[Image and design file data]

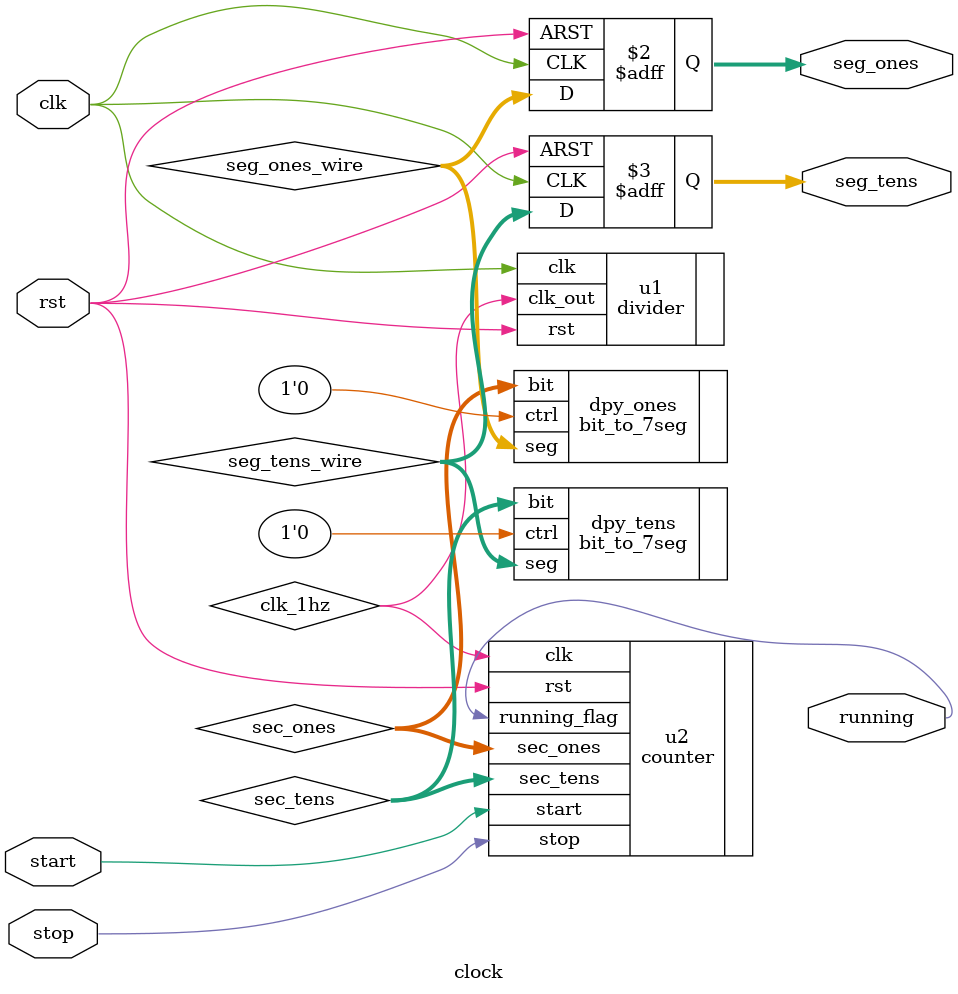
<source format=v>
module clock (
    input wire clk,
    input wire rst,
    input wire start,
    input wire stop,
    output reg [7:0] seg_ones,
    output reg [7:0] seg_tens,
    output wire running
);
    wire clk_1hz;
    wire [3:0] sec_ones;
    wire [3:0] sec_tens;
    
    divider u1 (
        .clk(clk),
        .rst(rst),
        .clk_out(clk_1hz)
    );
    counter u2 (
        .clk(clk_1hz),
        .rst(rst),
        .start(start),
        .stop(stop),
        .sec_ones(sec_ones),
        .sec_tens(sec_tens),
        .running_flag(running)
    );

    wire [7:0] seg_ones_wire;
    wire [7:0] seg_tens_wire;
    bit_to_7seg dpy_ones (
        .ctrl(1'b0),
        .bit(sec_ones),
        .seg(seg_ones_wire)
    );
    bit_to_7seg dpy_tens (
        .ctrl(1'b0),
        .bit(sec_tens),
        .seg(seg_tens_wire)
    );
    
    always @(posedge clk or posedge rst) begin
        if (rst) begin
            seg_ones <= 8'b00000000;
            seg_tens <= 8'b00000000;
        end else begin
            seg_ones <= seg_ones_wire;
            seg_tens <= seg_tens_wire;
        end
    end
endmodule
</source>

## EXERCISE DETAILS
Output every record above verbatim, excluding images.

## COMPLETED TASK
<source format=v>
module clock (
    input wire clk,
    input wire rst,
    input wire start,
    input wire stop,
    output reg [7:0] seg_ones,
    output reg [7:0] seg_tens,
    output wire running
);
    wire clk_1hz;
    wire [3:0] sec_ones;
    wire [3:0] sec_tens;
    
    divider u1 (
        .clk(clk),
        .rst(rst),
        .clk_out(clk_1hz)
    );
    counter u2 (
        .clk(clk_1hz),
        .rst(rst),
        .start(start),
        .stop(stop),
        .sec_ones(sec_ones),
        .sec_tens(sec_tens),
        .running_flag(running)
    );

    wire [7:0] seg_ones_wire;
    wire [7:0] seg_tens_wire;
    bit_to_7seg dpy_ones (
        .ctrl(1'b0),
        .bit(sec_ones),
        .seg(seg_ones_wire)
    );
    bit_to_7seg dpy_tens (
        .ctrl(1'b0),
        .bit(sec_tens),
        .seg(seg_tens_wire)
    );
    
    always @(posedge clk or posedge rst) begin
        if (rst) begin
            seg_ones <= 8'b00000000;
            seg_tens <= 8'b00000000;
        end else begin
            seg_ones <= seg_ones_wire;
            seg_tens <= seg_tens_wire;
        end
    end
endmodule
</source>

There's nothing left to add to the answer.